### [Provided material]
[Start of Attachment]
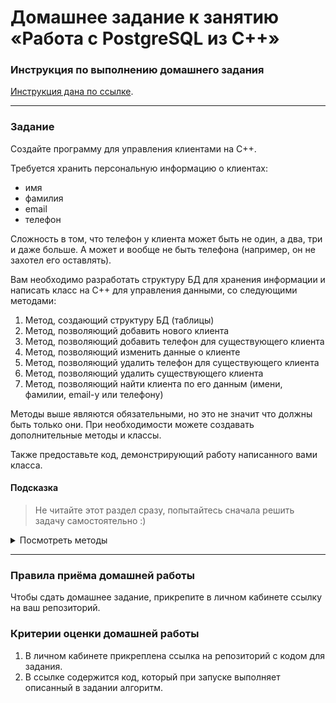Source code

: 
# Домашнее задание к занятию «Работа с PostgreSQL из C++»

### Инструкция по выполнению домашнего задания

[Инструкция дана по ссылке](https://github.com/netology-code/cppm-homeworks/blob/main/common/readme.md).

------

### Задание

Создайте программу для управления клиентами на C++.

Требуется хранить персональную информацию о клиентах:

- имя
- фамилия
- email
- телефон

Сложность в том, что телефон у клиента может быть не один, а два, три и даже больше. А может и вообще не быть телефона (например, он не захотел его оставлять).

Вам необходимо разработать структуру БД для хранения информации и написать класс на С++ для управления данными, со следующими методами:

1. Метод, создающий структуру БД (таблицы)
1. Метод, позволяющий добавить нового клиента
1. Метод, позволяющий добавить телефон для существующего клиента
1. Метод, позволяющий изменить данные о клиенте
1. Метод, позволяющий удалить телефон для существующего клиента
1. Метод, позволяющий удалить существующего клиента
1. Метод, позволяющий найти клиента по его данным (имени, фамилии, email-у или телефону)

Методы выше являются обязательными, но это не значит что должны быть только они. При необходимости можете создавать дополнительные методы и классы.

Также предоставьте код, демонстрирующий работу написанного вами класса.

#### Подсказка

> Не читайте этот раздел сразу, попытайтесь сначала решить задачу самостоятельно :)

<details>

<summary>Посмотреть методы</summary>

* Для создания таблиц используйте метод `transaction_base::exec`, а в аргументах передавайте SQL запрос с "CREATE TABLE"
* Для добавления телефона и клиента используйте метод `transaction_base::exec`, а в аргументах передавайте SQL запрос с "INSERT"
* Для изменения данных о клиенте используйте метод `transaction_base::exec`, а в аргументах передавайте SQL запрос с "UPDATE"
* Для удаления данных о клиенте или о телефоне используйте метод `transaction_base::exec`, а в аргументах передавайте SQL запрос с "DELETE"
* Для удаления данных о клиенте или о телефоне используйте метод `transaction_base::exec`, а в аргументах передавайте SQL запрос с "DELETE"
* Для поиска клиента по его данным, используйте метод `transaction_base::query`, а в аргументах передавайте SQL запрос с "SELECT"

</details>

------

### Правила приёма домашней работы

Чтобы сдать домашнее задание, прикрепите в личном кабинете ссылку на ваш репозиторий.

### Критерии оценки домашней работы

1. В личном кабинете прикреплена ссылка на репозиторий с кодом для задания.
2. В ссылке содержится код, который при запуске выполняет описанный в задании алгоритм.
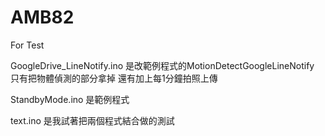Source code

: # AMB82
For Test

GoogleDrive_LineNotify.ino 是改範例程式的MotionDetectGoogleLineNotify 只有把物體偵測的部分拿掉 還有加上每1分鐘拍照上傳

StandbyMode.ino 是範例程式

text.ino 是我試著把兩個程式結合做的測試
[End of Attachment]
### [Task directions]
Copy the items above word for word, leaving out the pictures.

### [Written response]
Source code

: 
# Домашнее задание к занятию «Работа с PostgreSQL из C++»

### Инструкция по выполнению домашнего задания

[Инструкция дана по ссылке](https://github.com/netology-code/cppm-homeworks/blob/main/common/readme.md).

------

### Задание

Создайте программу для управления клиентами на C++.

Требуется хранить персональную информацию о клиентах:

- имя
- фамилия
- email
- телефон

Сложность в том, что телефон у клиента может быть не один, а два, три и даже больше. А может и вообще не быть телефона (например, он не захотел его оставлять).

Вам необходимо разработать структуру БД для хранения информации и написать класс на С++ для управления данными, со следующими методами:

1. Метод, создающий структуру БД (таблицы)
1. Метод, позволяющий добавить нового клиента
1. Метод, позволяющий добавить телефон для существующего клиента
1. Метод, позволяющий изменить данные о клиенте
1. Метод, позволяющий удалить телефон для существующего клиента
1. Метод, позволяющий удалить существующего клиента
1. Метод, позволяющий найти клиента по его данным (имени, фамилии, email-у или телефону)

Методы выше являются обязательными, но это не значит что должны быть только они. При необходимости можете создавать дополнительные методы и классы.

Также предоставьте код, демонстрирующий работу написанного вами класса.

#### Подсказка

> Не читайте этот раздел сразу, попытайтесь сначала решить задачу самостоятельно :)

<details>

<summary>Посмотреть методы</summary>

* Для создания таблиц используйте метод `transaction_base::exec`, а в аргументах передавайте SQL запрос с "CREATE TABLE"
* Для добавления телефона и клиента используйте метод `transaction_base::exec`, а в аргументах передавайте SQL запрос с "INSERT"
* Для изменения данных о клиенте используйте метод `transaction_base::exec`, а в аргументах передавайте SQL запрос с "UPDATE"
* Для удаления данных о клиенте или о телефоне используйте метод `transaction_base::exec`, а в аргументах передавайте SQL запрос с "DELETE"
* Для удаления данных о клиенте или о телефоне используйте метод `transaction_base::exec`, а в аргументах передавайте SQL запрос с "DELETE"
* Для поиска клиента по его данным, используйте метод `transaction_base::query`, а в аргументах передавайте SQL запрос с "SELECT"

</details>

------

### Правила приёма домашней работы

Чтобы сдать домашнее задание, прикрепите в личном кабинете ссылку на ваш репозиторий.

### Критерии оценки домашней работы

1. В личном кабинете прикреплена ссылка на репозиторий с кодом для задания.
2. В ссылке содержится код, который при запуске выполняет описанный в задании алгоритм.
Source code

: # AMB82
For Test

GoogleDrive_LineNotify.ino 是改範例程式的MotionDetectGoogleLineNotify 只有把物體偵測的部分拿掉 還有加上每1分鐘拍照上傳

StandbyMode.ino 是範例程式

text.ino 是我試著把兩個程式結合做的測試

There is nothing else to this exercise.